We are afraid turbulent days are ahead. Not that these days are peaceful by any yardstick. In fact, a host of public issues have been stressing the public psyche to the limits for a prolonged period. The demand for enactment of a constitutional safeguard for protection of indigenous peoples of the land and the vehement voices of opposition has been literally tearing apart the social fabric of Manipur. Amidst the cauldron of pro-ILPS and anti-ILPS campaigners, there is a growing voice for enlistment of Meiteis in the Scheduled Tribe category under the Constitution of India. Again, a large section of the Meiteis has openly voiced their objection to the campaign for ST status. Even though all the arguments and counter arguments seem logical enough, consensus is missing in all these civil movements. What is even more intriguing is the total absence of any attempt towards negotiation and reconciliation. The demand for upgrading Sadar Hills to the status of a full-fledged district is a very old one. But the issue is becoming more and more complicated with each passing year. Apart from Sadar Hills, there are other similar demands viz; Jiribam, Tengnoupal and Tongjei Maril. The demand for upgrading Jiribam sub-division into a full-fledged district was always running parallel with that of Sadar Hills. There is no harm in granting district status to both Sadar Hills and Jiribam. Then what is taking the Government so long in fulfilling the cherished dreams of the people of Sadar Hills and Jiribam? Just like in the present case of ILPS, the State Government found its hands tied on the issues of Sadar Hills and Jiribam on account of vehement oppositions from opposite camps. Ostensibly, there are always opposite camps when it comes to any public issue in Manipur.
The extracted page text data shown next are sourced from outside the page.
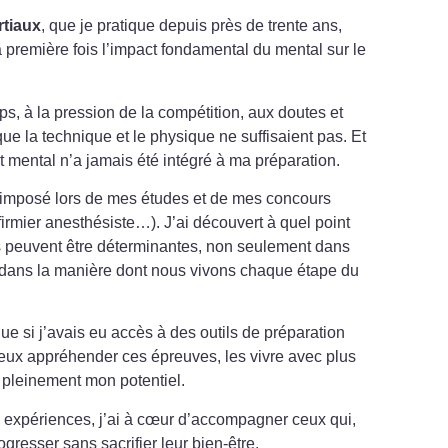
rtiaux
, que je pratique depuis près de trente ans,
la première fois l’impact fondamental du mental sur le
s, à la pression de la compétition, aux doutes et
que la technique et le physique ne suffisaient pas. Et
t mental n’a jamais été intégré à ma préparation.
 imposé lors de mes études et de mes concours
nfirmier anesthésiste…). J’ai découvert à quel point
s peuvent être déterminantes, non seulement dans
i dans la manière dont nous vivons chaque étape du
que si j’avais eu accès à des outils de préparation
ieux appréhender ces épreuves, les vivre avec plus
r pleinement mon potentiel.
es expériences, j’ai à cœur d’accompagner ceux qui,
resser sans sacrifier leur bien-être.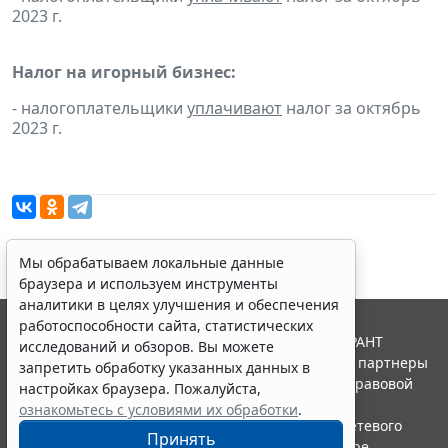
2023 г.
Налог на игорный бизнес:
- налогоплательщики
уплачивают
налог за октябрь
2023 г.
Мы обрабатываем локальные данные
браузера и используем инструменты
аналитики в целях улучшения и обеспечения
работоспособности сайта, статистических
© ООО "НПП "ГАРАНТ-СЕРВИС", 2026. Система ГАРАНТ
исследований и обзоров. Вы можете
выпускается с 1990 года. Компания "Гарант" и ее партнеры
запретить обработку указанных данных в
являются участниками Российской ассоциации правовой
настройках браузера. Пожалуйста,
информации ГАРАНТ.
ознакомьтесь с условиями их обработки
.
Портал ГАРАНТ.РУ зарегистрирован в качестве сетевого
Принять
издания Федеральной службой по надзору в сфере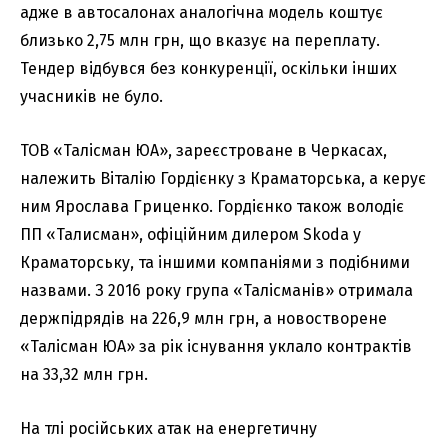
адже в автосалонах аналогічна модель коштує
близько 2,75 млн грн, що вказує на переплату.
Тендер відбувся без конкуренції, оскільки інших
учасників не було.
ТОВ «Талісман ЮА», зареєстроване в Черкасах,
належить Віталію Гордієнку з Краматорська, а керує
ним Ярослава Гриценко. Гордієнко також володіє
ПП «Талисман», офіційним дилером Skoda у
Краматорську, та іншими компаніями з подібними
назвами. З 2016 року група «Талісманів» отримала
держпідрядів на 226,9 млн грн, а новостворене
«Талісман ЮА» за рік існування уклало контрактів
на 33,32 млн грн.
На тлі російських атак на енергетичну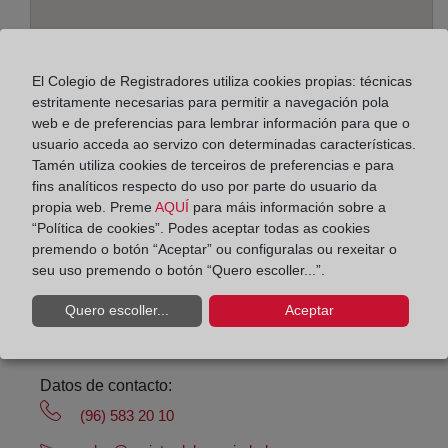
El Colegio de Registradores utiliza cookies propias: técnicas
estritamente necesarias para permitir a navegación pola
Enderezo:
web e de preferencias para lembrar información para que o
usuario acceda ao servizo con determinadas características.
Avenida Ejércitos Españoles, 16, Edif. Albamar,
Tamén utiliza cookies de terceiros de preferencias e para
bajo, 3710
fins analíticos respecto do uso por parte do usuario da
propia web. Preme
AQUÍ
para máis información sobre a
Horario:
“Política de cookies”. Podes aceptar todas as cookies
premendo o botón “Aceptar” ou configuralas ou rexeitar o
De lunes a viernes de 09:00 a 17:00 horas
seu uso premendo o botón “Quero escoller...”.
Agosto: De lunes a viernes de 09:00 a 14:00 horas
Los días 24 y 31 de diciembre de 09:00 a 14:00
Quero escoller...
Aceptar
horas
Datos de contacto:
(96) 583 20 10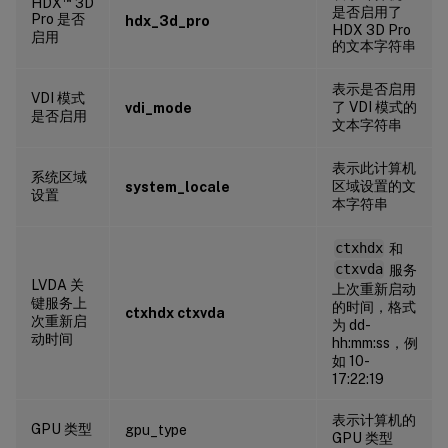
HDX
3D
是否启用了
Pro 是否
hdx_3d_pro
HDX 3D Pro
启用
的文本字符串
表示是否启用
VDI 模式
了 VDI 模式的
vdi_mode
是否启用
文本字符串
表示此计算机
系统区域
区域设置的文
system_locale
设置
本字符串
ctxhdx
和
ctxvda
服务
LVDA 关
上次重新启动
键服务上
的时间，格式
ctxhdx ctxvda
次重新启
为 dd-
动时间
hh:mm:ss，例
如 10-
17:22:19
表示计算机的
GPU 类型
gpu_type
GPU 类型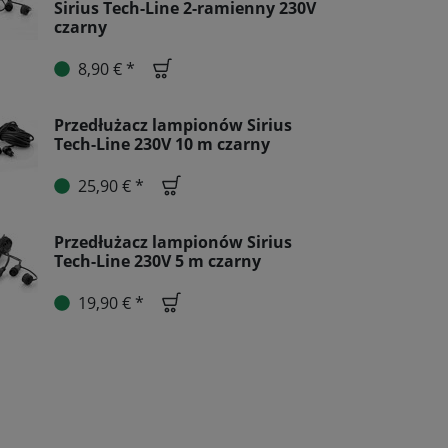
Sirius Tech-Line 2-ramienny 230V
czarny
8,90 € *
Przedłużacz lampionów Sirius
Tech-Line 230V 10 m czarny
25,90 € *
Przedłużacz lampionów Sirius
Tech-Line 230V 5 m czarny
19,90 € *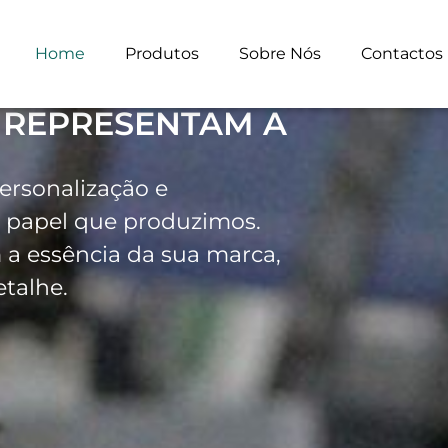
Home
Produtos
Sobre Nós
Contactos
 REPRESENTAM A
ersonalização e
 papel que produzimos.
 a essência da sua marca,
talhe.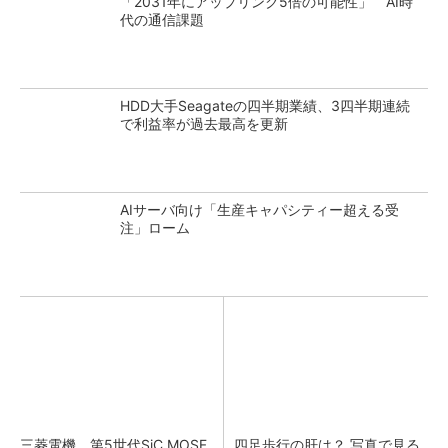
「2031年にアップリンク5倍の可能性」 AI時
代の通信課題
HDD大手Seagateの四半期業績、3四半期連続
で利益率が過去最高を更新
AIサーバ向け「生産キャパシティー超える受
注」ローム
三菱電機、第5世代SiC MOSF
四足歩行の肝は？ 写真で見る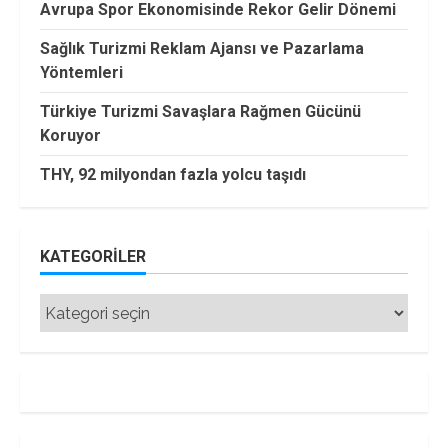
Avrupa Spor Ekonomisinde Rekor Gelir Dönemi
Sağlık Turizmi Reklam Ajansı ve Pazarlama
Yöntemleri
Türkiye Turizmi Savaşlara Rağmen Gücünü
Koruyor
THY, 92 milyondan fazla yolcu taşıdı
KATEGORILER
Kategoriler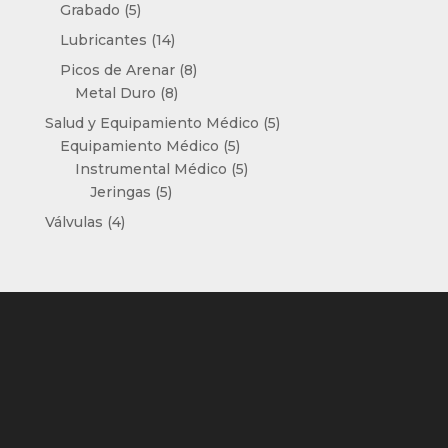
5
productos
Grabado
5
productos
14
Lubricantes
14
productos
8
Picos de Arenar
8
8
productos
Metal Duro
8
productos
5
Salud y Equipamiento Médico
5
5
productos
Equipamiento Médico
5
productos
5
Instrumental Médico
5
5
productos
Jeringas
5
productos
4
Válvulas
4
productos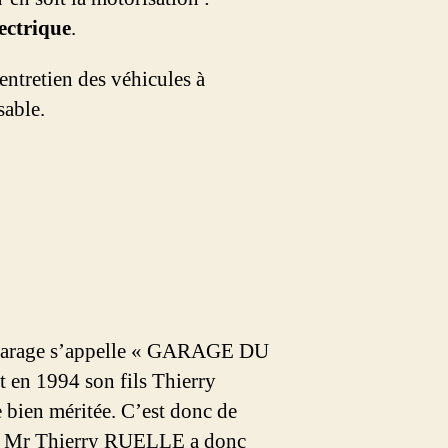
lectrique
.
entretien des véhicules à
sable.
e garage s’appelle « GARAGE DU
en 1994 son fils Thierry
 bien méritée. C’est donc de
aux. Mr Thierry RUELLE a donc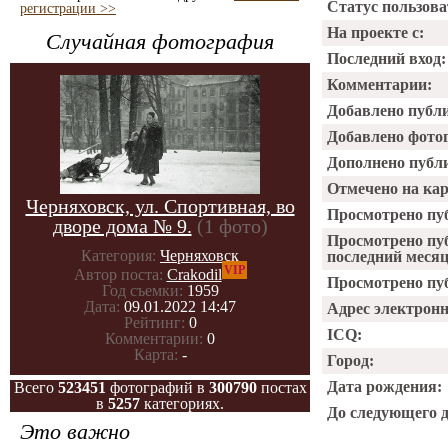
Статус пользова
регистрации >>
На проекте с:
Случайная фотография
Последний вход:
Комментарии:
Добавлено публ
Добавлено фото
Дополнено публ
Отмечено на ка
Черняховск, ул. Спортивная, во
Просмотрено пу
дворе дома № 9.
(1 фото)
Просмотрено пу
Категория:
Черняховск
последний месяц
VIP
Автор поста:
Crakodil
Просмотрено пуб
Год съемки:
1959
Дата:
09.01.2022 14:47
Адрес электрон
Рейтинг:
0
ICQ:
Комментарии:
0
Карта:
-
Город:
Дата рождения:
Всего
523451
фотографий в
300790
постах
в
5257
категориях.
До следующего 
Это важно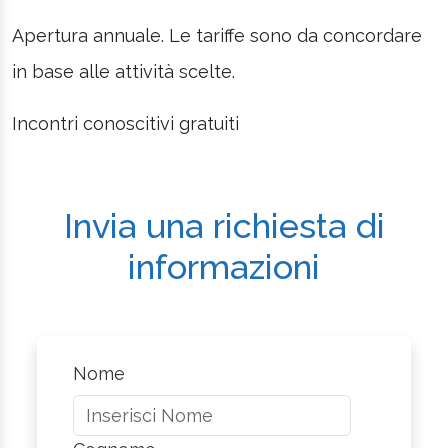
Apertura annuale. Le tariffe sono da concordare
in base alle attività scelte.
Incontri conoscitivi gratuiti
Invia una richiesta di
informazioni
Nome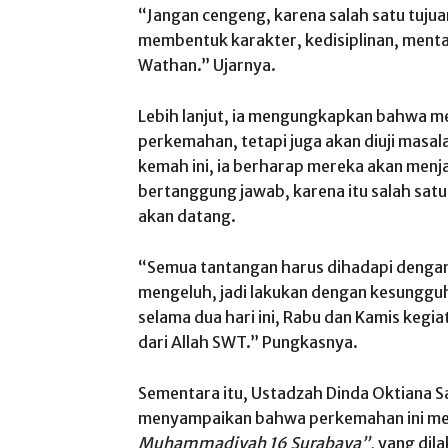
“Jangan cengeng, karena salah satu tuju
membentuk karakter, kedisiplinan, mental, 
Wathan.” Ujarnya.
Lebih lanjut, ia mengungkapkan bahwa me
perkemahan, tetapi juga akan diuji masa
kemah ini, ia berharap mereka akan menja
bertanggung jawab, karena itu salah sat
akan datang.
“Semua tantangan harus dihadapi dengan 
mengeluh, jadi lakukan dengan kesung
selama dua hari ini, Rabu dan Kamis kegi
dari Allah SWT.” Pungkasnya.
Sementara itu, Ustadzah Dinda Oktiana Sari
menyampaikan bahwa perkemahan ini m
Muhammadiyah 16 Surabaya”,
yang dila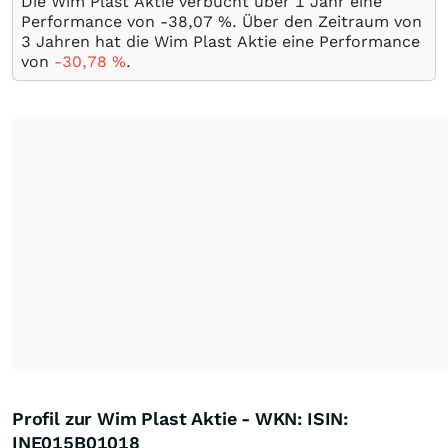
Die Wim Plast Aktie verbucht über 1 Jahr eine
Performance von -38,07
%
. Über den Zeitraum von
3 Jahren hat die Wim Plast Aktie eine Performance
von
-30,78
%
.
Profil zur Wim Plast Aktie - WKN: ISIN:
INE015B01018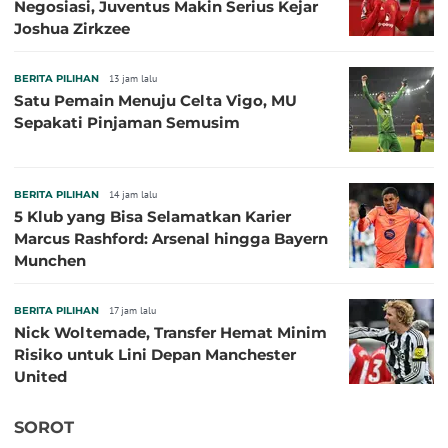
Negosiasi, Juventus Makin Serius Kejar
Joshua Zirkzee
BERITA PILIHAN
13 jam lalu
Satu Pemain Menuju Celta Vigo, MU
Sepakati Pinjaman Semusim
BERITA PILIHAN
14 jam lalu
5 Klub yang Bisa Selamatkan Karier
Marcus Rashford: Arsenal hingga Bayern
Munchen
BERITA PILIHAN
17 jam lalu
Nick Woltemade, Transfer Hemat Minim
Risiko untuk Lini Depan Manchester
United
SOROT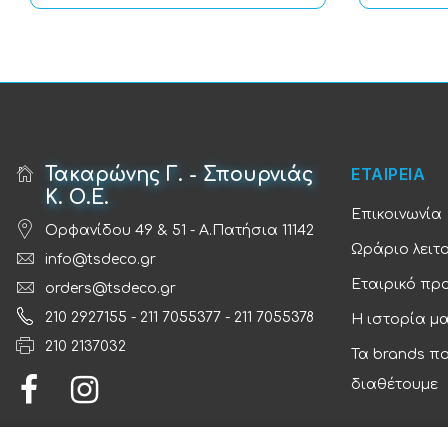
Τακαρώνης Γ. - Σπουρνιάς
ΕΤΑΙΡΕΙΑ
Κ. Ο.Ε.
Επικοινωνία
Ορφανίδου 49 & 51 - Α.Πατήσια 11142
Ωράριο λειτ
info@tsdeco.gr
Εταιρικό πρ
orders@tsdeco.gr
210 2927155
-
211 7055377
-
211 7055378
Η ιστορία μ
210 2137032
Τα brands π
διαθέτουμε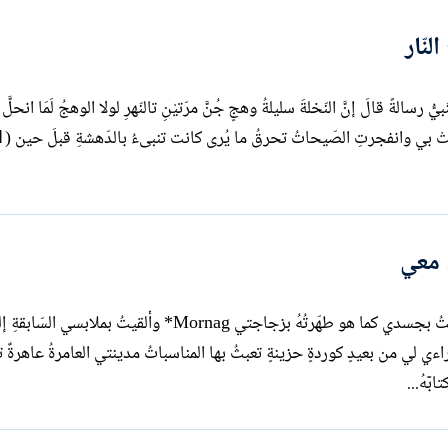
لنّار
يُّ رسالةً قالَ إنَّ النّخلةَ سليلةُ وهجٍ جُنَّ مرّتيْنِ تالنّهرِ لولا الوهجُ لَمَا انحلَّ ا
 معي
قرّرتُ أن أخرجٓ من حياتي الماضيةِ احتفظتُ بجسدي كما هو طهّرتُهُ بزجاجتي Mornag* وألقيتُ بملابس
ءي لي من بعيدٍ كوردةٍ حزينةٍ تعبثُ بها المناسباتُ مدينتي العامرةُ عاهرةٌ تك
بٓهُ...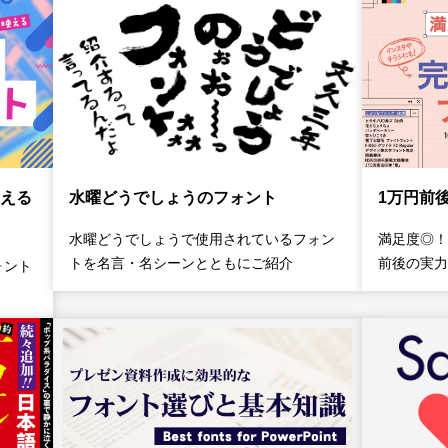
水曜どうでしょうのフォント
える
1万円前
水曜どうでしょうで使用されているフォン
満足度◎！
トを名言・名シーンとともにご紹介
前後の実力
ォント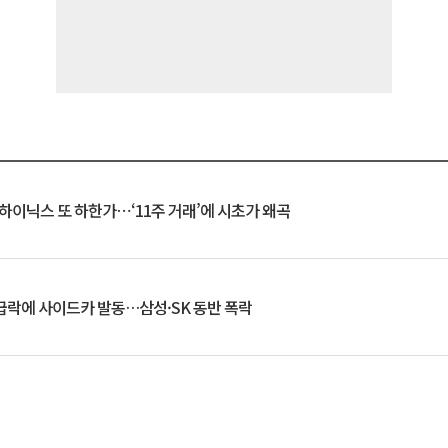
K하이닉스 또 하한가⋯‘11주 거래’에 시초가 왜곡
 급락에 사이드카 발동…삼성·SK 동반 폭락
Now several Thadou civil organisations have served an ultimatum to the State Government demanding conversion of Sadar Hills into a full-fledged district by the first week of July. Only time can tell how the Government would respond to the renewed demand. We think there will be no problem in granting district status of Sadar Hills, and for that matter Jiribam, if only there are no voices of opposition. These voices of opposition will grow louder and more vehement when it comes to demarcation of district boundaries as informed by past experiences. The demand for new districts whether it is the Sadar Hills or Jiribam or Tengnoupal as well as all the voices of opposition are influenced by ethnic politics to some extent, if not totally. Nevertheless, all these are not either fully devoid of rationale or political wisdom. If the demand for creation of new districts is for administrative convenience and public welfare, then why there are voices of opposition? There should not be any objection. Unfortunately, there were voices of opposition and it reflected politics of ethno-exclusivity. The present day conflict, confrontation and contest over land as witnessed in Manipur and elsewhere in the so-called North East India can be traced back to the colonial system of administration under which the plains and hills were administered separately. The legacy of this dual system of administration goes on in the post-independent era and India did little to amend the flawed system. The faith accompli committed by the British imperialist and inherited by independent India is now haunting the collective psyche of Manipuri people who believe in pluralism. Regarding creation and re-organisation of districts, we are of the firm opinion that it should be done based on geographical features and contiguity, not on ethnic lines.